Jumper owned Alluvion Securities in Memphis, which he voluntarily closed. He told Judge Matthew W. Brann he has lost all his professional licenses.

His link to Snow Shoe, according to court documents, was to encourage a friend and United Methodist minister Brett Blair to acquire Premier Refractories Inc. in 2004.

Blair, with Brian Porterfield, also a United Methodist minister, formed BBBP Acquisition, which bought Premier in February 2007 and renamed it Snow Shoe. Jumper was paid $250,000 for facilitating the purchase.

Assistant U.S. Attorney George J. Rocktashel gave this synopsis of the scheme in which Jumper arranged for three transfers of pension plan funds:

The money went into accounts controlled by him, used by him and other investors to acquire a tubing plant in Arkansas, purchase several small businesses and pay down $1.2 million of his personal debt.

He held financial interests in the acquired businesses and he received over a $1 million in fees through Alluvion in connection with the purchase of the tubing business.

Beginning in 2007 and continuing through 2012, Jumper forged the signature of Blair, the majority owner of Snow Shoe, on a number of documents that purported to give him authority to approve the transfer of pension plan assets.

Although Jumper was widely viewed as Snow Shoe’s point of contact with Merrill Lynch, the plan’s trustee, neither Blair, minority owner Porterfield or any other officer or shareholder had granted him authority to transfer funds from the plan.

In March 2015, Jumper, without Blair’s knowledge, put together a deal with other investors through Alluvion to acquire a refrigeration tubing manufacturer in Arkansas.

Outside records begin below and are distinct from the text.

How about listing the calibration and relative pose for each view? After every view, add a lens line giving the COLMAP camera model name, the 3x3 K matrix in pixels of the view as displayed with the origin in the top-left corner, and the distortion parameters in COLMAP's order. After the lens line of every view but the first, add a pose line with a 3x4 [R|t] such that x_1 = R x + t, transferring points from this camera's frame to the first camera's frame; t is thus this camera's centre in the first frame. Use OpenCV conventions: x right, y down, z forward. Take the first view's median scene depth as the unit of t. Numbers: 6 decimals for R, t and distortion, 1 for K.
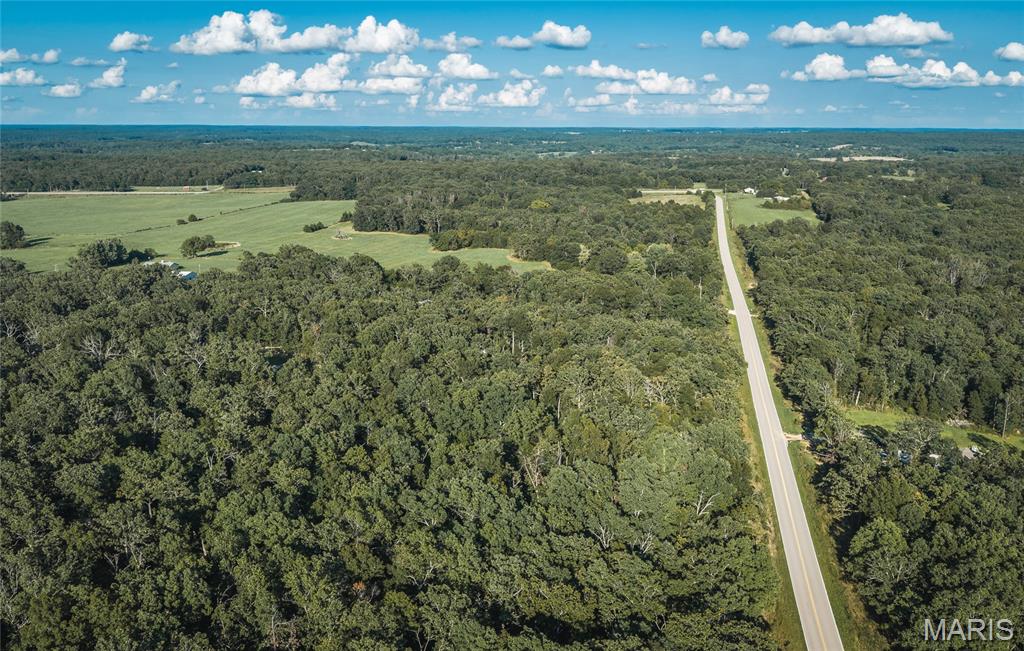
lens RADIAL K [[865.8, 0, 516.5], [0, 865.8, 315.4], [0, 0, 1]] dist [0.018502, -0.029054]
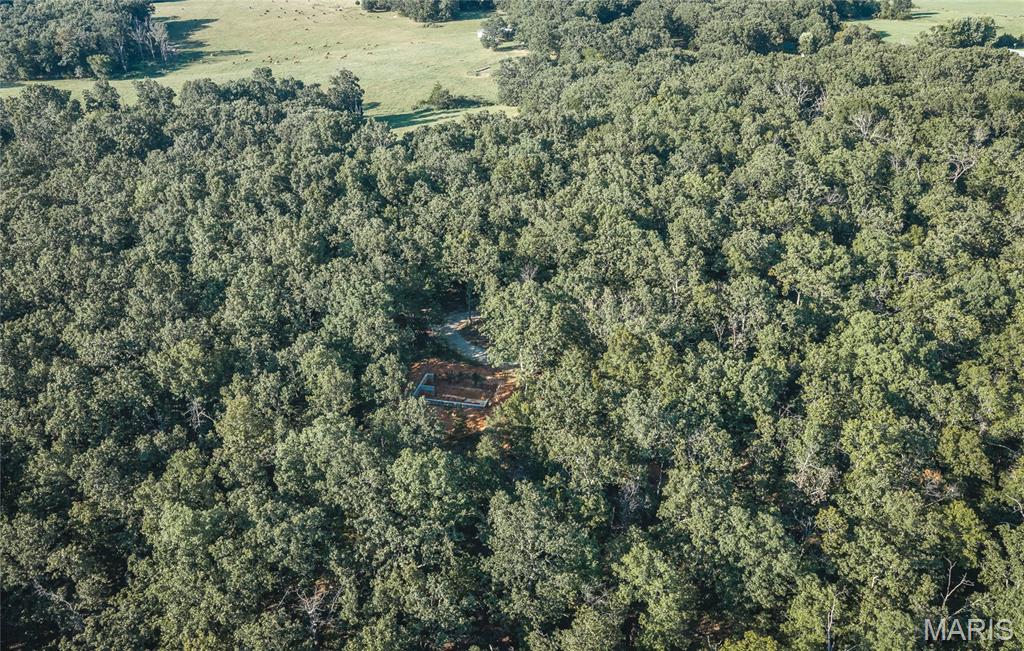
lens RADIAL K [[865.8, 0, 515.7], [0, 865.8, 335.4], [0, 0, 1]] dist [0.018502, -0.029054]
pose [[0.565143, 0.372769, -0.735974, 0.032675], [-0.175311, 0.925985, 0.334391, -0.000035], [0.806151, -0.059954, 0.588664, 0.059787]]
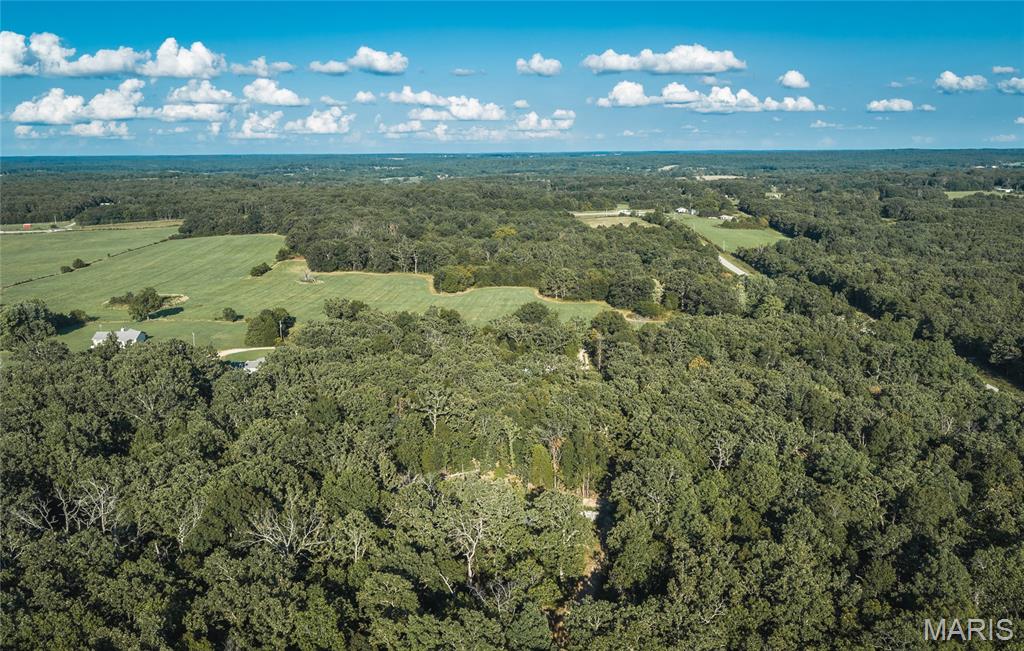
lens RADIAL K [[865.8, 0, 517.3], [0, 865.8, 308.0], [0, 0, 1]] dist [0.018502, -0.029054]
pose [[0.976501, -0.051078, 0.209374, -0.198215], [0.058795, 0.997795, -0.030796, -0.032349], [-0.207339, 0.042383, 0.977351, 0.202935]]
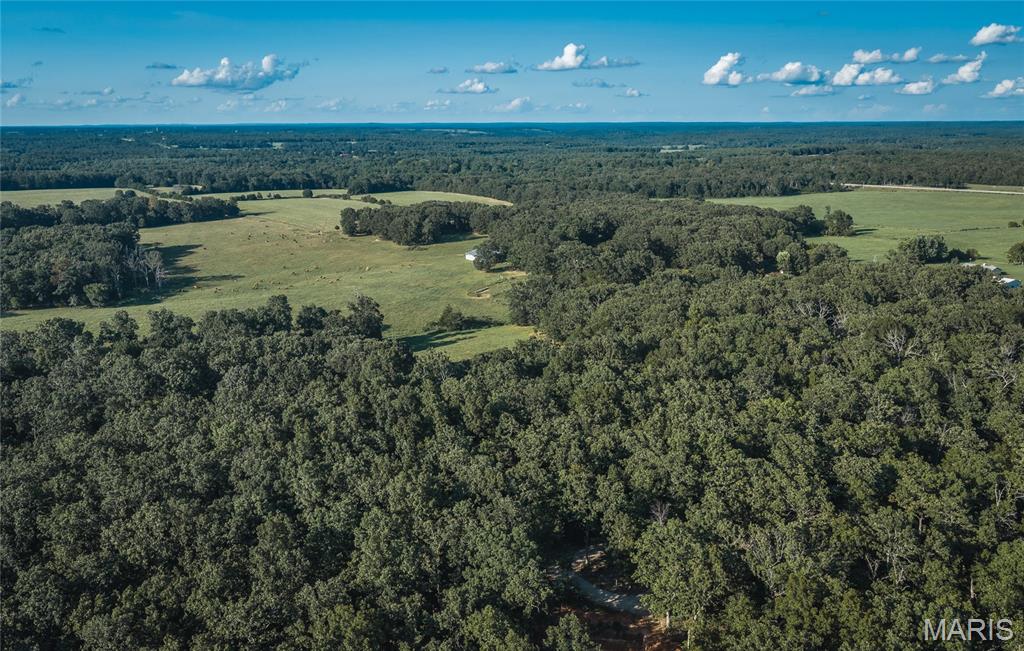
lens RADIAL K [[865.8, 0, 516.8], [0, 865.8, 327.5], [0, 0, 1]] dist [0.018502, -0.029054]
pose [[0.633012, 0.173289, -0.754498, -0.008839], [-0.160470, 0.982828, 0.091098, -0.000143], [0.757328, 0.063408, 0.649950, 0.015395]]
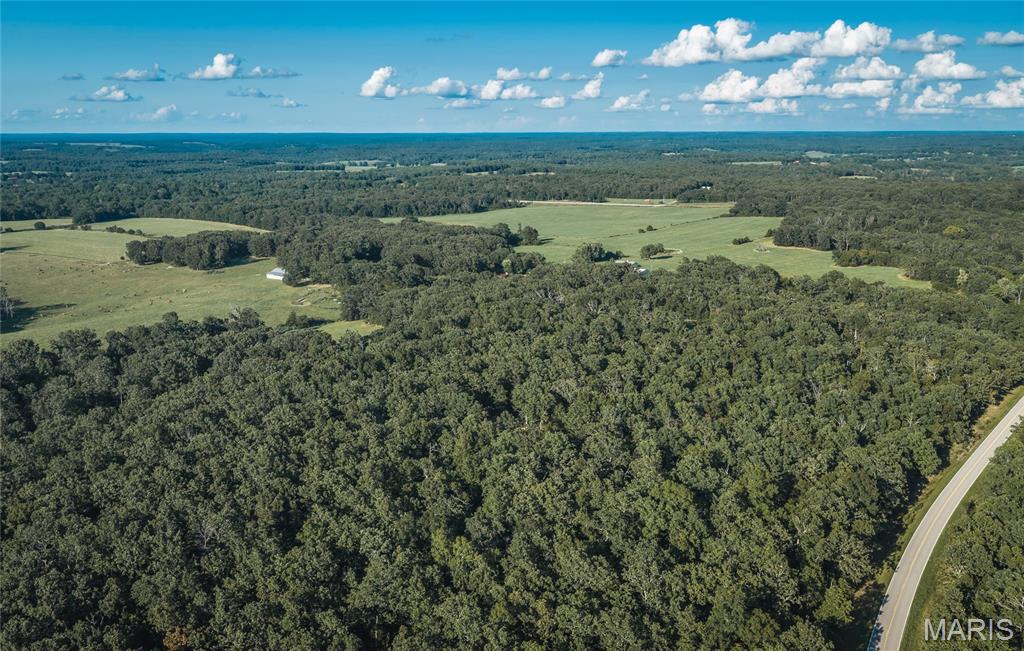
lens RADIAL K [[865.8, 0, 515.8], [0, 865.8, 317.2], [0, 0, 1]] dist [0.018502, -0.029054]
pose [[0.874048, 0.095843, -0.476293, 0.102075], [-0.097617, 0.995001, 0.021085, 0.015497], [0.475932, 0.028065, 0.879034, -0.288325]]
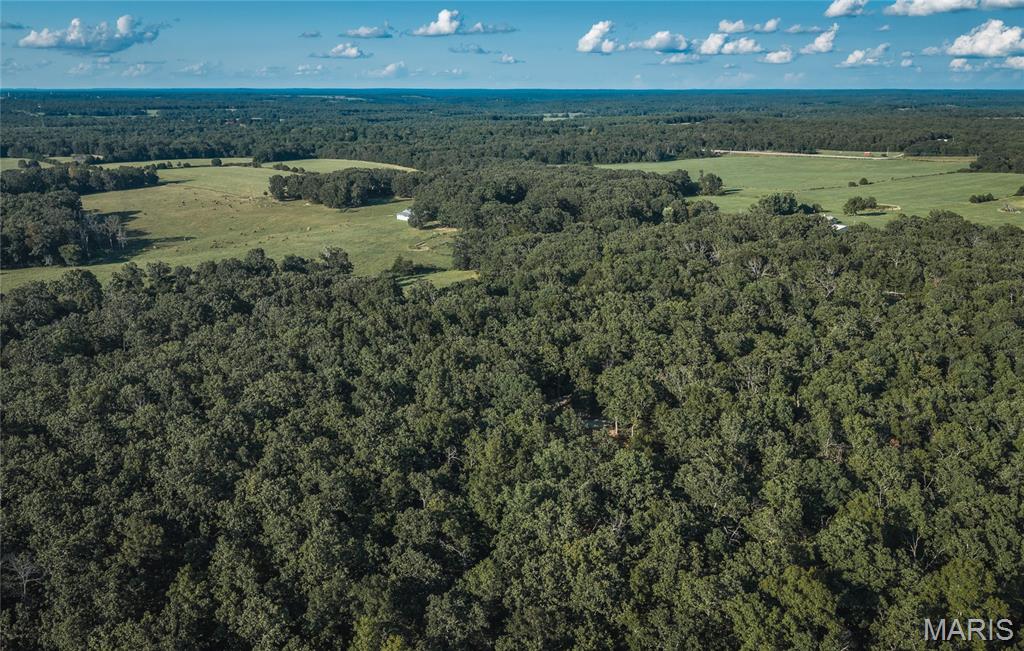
lens RADIAL K [[865.8, 0, 516.7], [0, 865.8, 323.0], [0, 0, 1]] dist [0.018502, -0.029054]
pose [[0.733510, 0.175149, -0.656724, 0.062282], [-0.144036, 0.984338, 0.101647, 0.016854], [0.664242, 0.020033, 0.747249, -0.110442]]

That month he caused the transfer of $3 million from the pension plan with about $2.27 million going to the purchase of assets and $725,364 for operating capital.

For the rest of 2015, the new entity, American Tubing Arkansas paid $1,040,500 in fees to Alluvion Securities that in turn made periodic payments to Jumper.

American Tubing paid interest payments on the $3 million until it was acquired by another entity and pension plan was repaid in full as part of the purchase agreement.

In November 2015, Jumper used forged documents to transfer another $2 million to pay off a $1.2 million personal loan, purchase small businesses called Speedee Brakes, Thousand Hills Capital and Evertone Records and to pay legal fees and penalties that had been imposed by securities regulators.

This time he forged the signatures of Blair and Porterfield, represented he was a director and vice president of Snow Shoe and that a bank had been appointed custodian of the transferred pension funds.

In February 2016, Jumper again used forged corporate documents to show Snow Shoe directors authorized the transfer of $700,000 from the pension fund to accounts for the three small businesses.

The scheme began to unravel in February 2018 with the actuary in Harrisburg inquired about the three pension plan transfers.

His response concealed the $5.7 million in transfers that were used to purchase businesses and to pay off Jumper’s personal debts.

Jumper, who remains free pending sentencing, will be required to make full restitution under the plea agreement.

Charges of embezzlement, theft and making false statements are to be dismissed at sentencing, the date of which has not been set.

Jumper, who has a court-appointed attorney because he claims to have no income, also is defendant in a related federal suit that has been on hold pending the outcome of the criminal case.

Snow Shoe, as administrator for the pension plan for hourly workers, seeks to recoup all losses attributed to Jumper.

The plan was worth about approximately $9.8 million about the time Jumper was communicating with Merrill Lynch about the $3 million transfer, the civil suit states.